Morelia
Renee Gladman’s Morelia is a novella about the sentence. Well, no. Not really. But it seems that way because reading it is an exercise in looking at the sentence for its own sake, irrespective of what came before it, or of what might follow it.
This doesn’t mean there isn’t a narrative, but only that that narrative is first subject to the sentence as an object, presumably of beauty, of art.
To achieve this, to make us look, touch, smell, and consider the sentence, the thread of the story—in this case, a mystery—is fragmented, purposely disjointed at times as the author attempts to recreate with word combinations, the fuzzy, often urgent, ways in which a lost, confounded, confused person might try to piece together the clues to answer a vital question. The facts to justify a feeling. The declarations with which we create reality. The sentences with which all things begin, including the story at the heart of Morelia:
“The sentence wasn’t English but it was language nonetheless. It used the Roman alphabet; it employed blank space to separate letters into various groups; and, most convincingly, the length of it ended with a period, that dot, that fleck of dust that ruins conversations.”
If you are a lover of reading, you know that is an exquisite sentence, with every dot and mark positioned in the very best possible place for the purpose of creating understanding and meaning, but also beauty for the eye, the ear, the heart.
But is there a story? You know, beginning, middle and end? The answer is yes. Morelia is the story of a dream. The woman who found that non-English sentence, has found it written on a piece of paper tucked inside a book. The sentence doesn’t fit and, somehow, this disturbs her. She must find out the unsettling things it may be forecasting for her, and she is right about this because as soon as she feels the need to know, the world of the sentence invades her life, chasing, interrogating, watching. The novella then becomes a modern thriller with urban textures and the woman its very active heroine.

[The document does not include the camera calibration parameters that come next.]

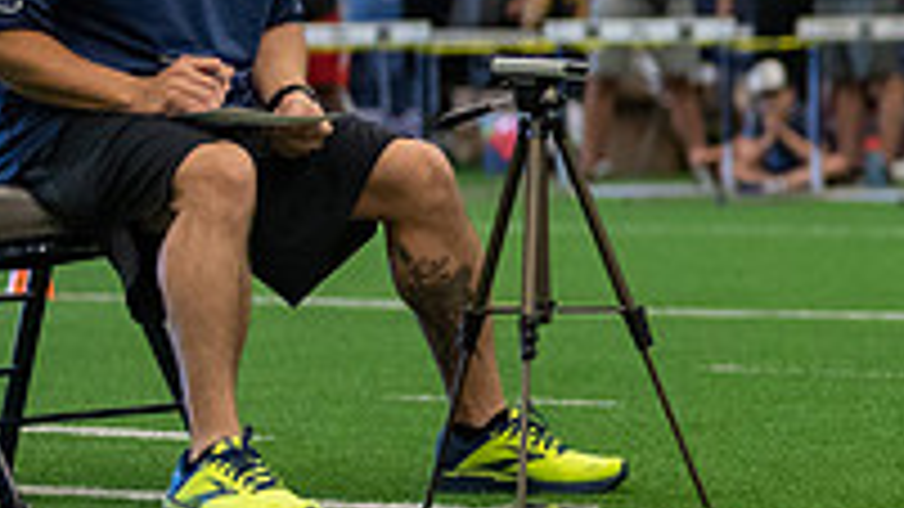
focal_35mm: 229
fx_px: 5489
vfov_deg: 5.3
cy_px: 219
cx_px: 1571
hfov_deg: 9.0
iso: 1250
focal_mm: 50
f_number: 1.2
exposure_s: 1/1000
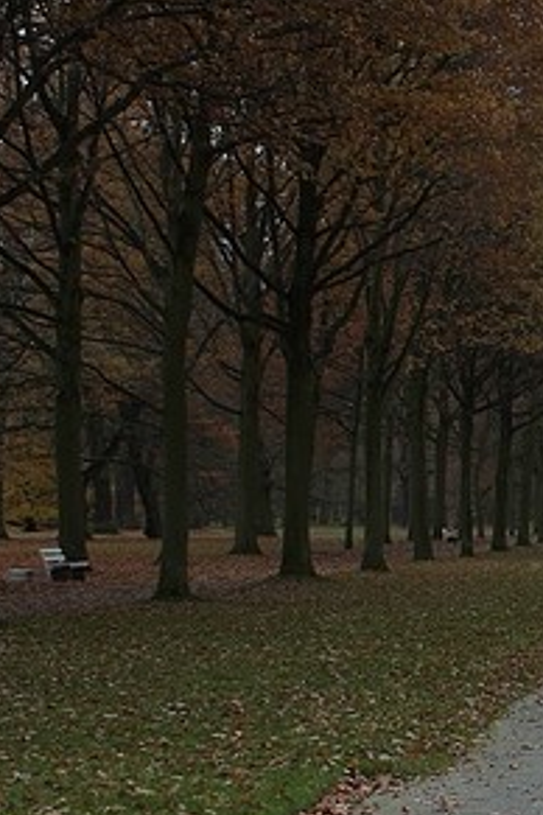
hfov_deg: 10.3
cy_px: 496
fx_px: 2941
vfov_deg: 15.8
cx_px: 770
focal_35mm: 130
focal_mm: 28
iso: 100
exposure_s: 1/125
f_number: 5.6
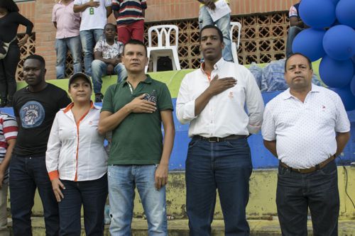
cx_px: 178
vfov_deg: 28.9
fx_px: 458
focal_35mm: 46
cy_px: 118
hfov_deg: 42.3
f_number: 7.1
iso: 400
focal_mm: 31
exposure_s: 1/200
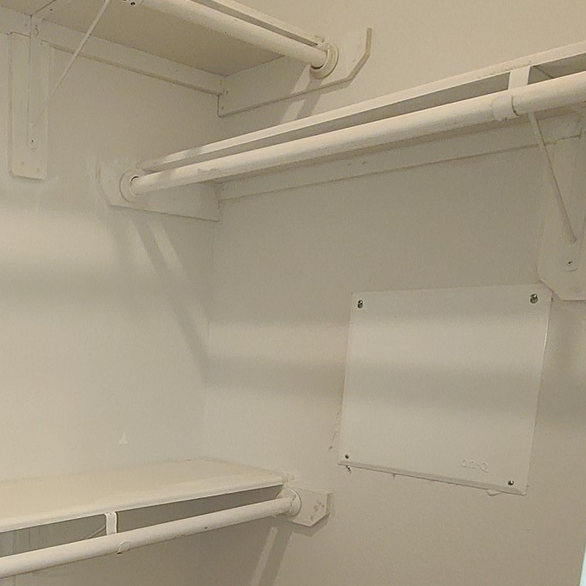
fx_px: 651
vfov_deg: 46.2
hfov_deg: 43.6
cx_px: 42
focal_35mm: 34
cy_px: 460
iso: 125
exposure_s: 1/60
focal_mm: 2.2
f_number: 2.2
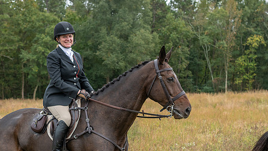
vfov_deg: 19.2
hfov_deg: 33.8
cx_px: 122
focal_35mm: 62
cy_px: 129
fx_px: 441
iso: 200
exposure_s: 1/500
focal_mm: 35
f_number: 3.5
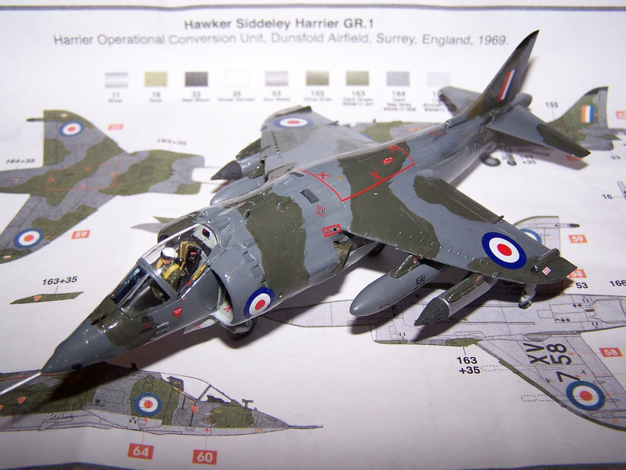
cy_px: 235
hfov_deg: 49.0
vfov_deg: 37.7
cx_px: 313
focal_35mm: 38
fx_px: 687
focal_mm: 6.3
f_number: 2.8
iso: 80
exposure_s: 1/60
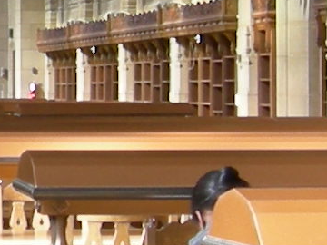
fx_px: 2447
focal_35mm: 259
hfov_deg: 7.4
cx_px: -273
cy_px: -83
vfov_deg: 5.7
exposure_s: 1/46.5
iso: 64
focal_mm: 7.5
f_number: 3
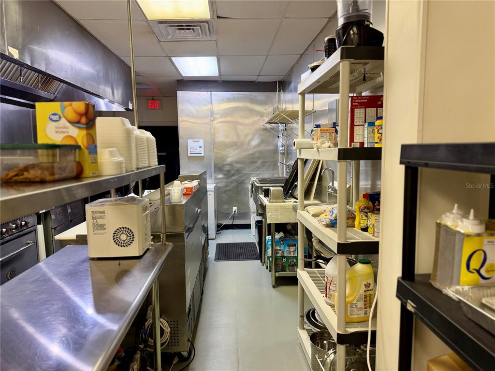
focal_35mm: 24
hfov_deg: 71.6
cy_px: 186
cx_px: 248
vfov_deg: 56.8
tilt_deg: -5.9
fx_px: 343
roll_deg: +0.8
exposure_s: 1/60
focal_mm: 6.76
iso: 160
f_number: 1.78
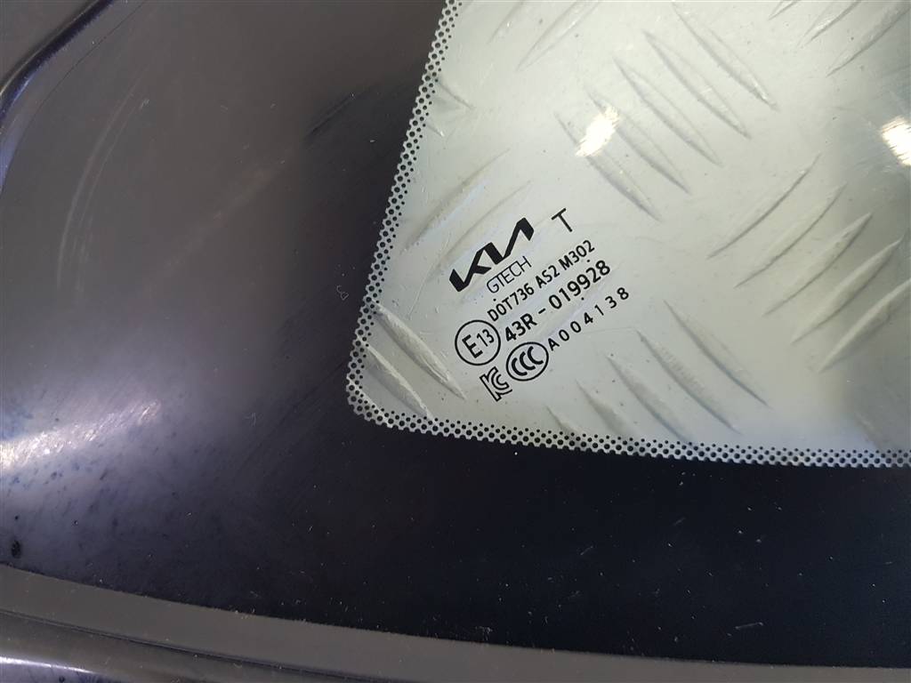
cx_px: 456
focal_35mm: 26
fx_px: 684
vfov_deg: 53.1
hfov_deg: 67.3
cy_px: 342
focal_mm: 4.2
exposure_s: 1/50
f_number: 1.7
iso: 100
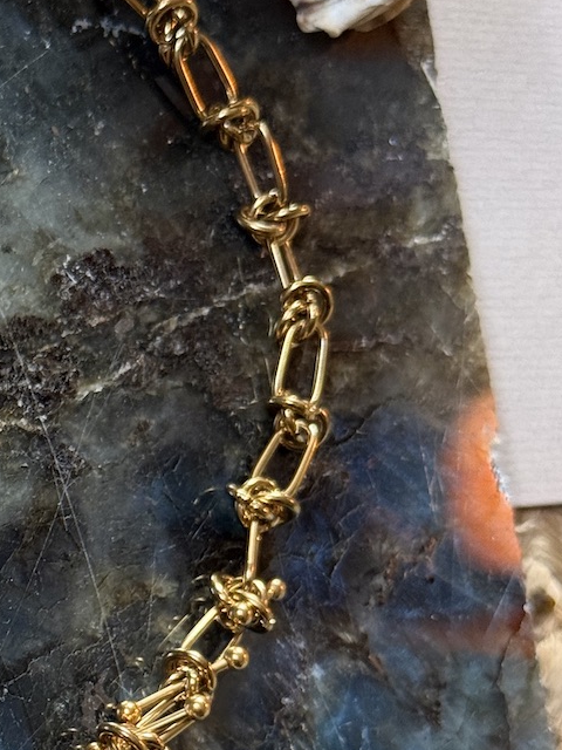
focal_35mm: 108
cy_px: 594
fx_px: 2338
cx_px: -67
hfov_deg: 13.4
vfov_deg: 18.1
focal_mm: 6.76
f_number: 1.78
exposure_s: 1/50
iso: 250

“The strip of paper tucked inside the book I’m holding bore a declarative, which I couldn’t read. I woke early this morning because I’d heard the door pull shut. It was an intruder. He should have left it open. The closing of the door concluded a dream I was having, the question of the dream: should I shoot this person? Yet the declarative was written in vain, or was delivered to the wrong person, or—in keeping with the novels of Lisa Polak—was in reference to my dream, the very same dream in which I murdered a man in sunglasses.”
Whoa. Now you might ask, even with a story, is it going to shift like that, this way and that, throughout? What you are really asking is if it will arrive anywhere. The answer, again, is yes, it will. But not in the way you may be used to. Not all the questions are answered.
You are not in control.
You are at the mercy of the sentence.
You are the guest of beauty.
And so you might consider enjoying the pursuit of significance and the hypnotic magnificence of the imagery and the word constructs brought in to make the ride real. Treat yourself. Remember it is a very short novella and you can afford to let go, if only for a little while, as Renee Gladman herself suggests in what may be one of the more literal clues in the book:
“You go, but going is like staying where you are, just with your eyes facing downward and your body still. I went. I came back. It was reading. Yet it wasn’t so much reading that I wanted to do. Or reading first, then something further, like walking. Could syntax become a city? It could, but I’d have to forget myself.”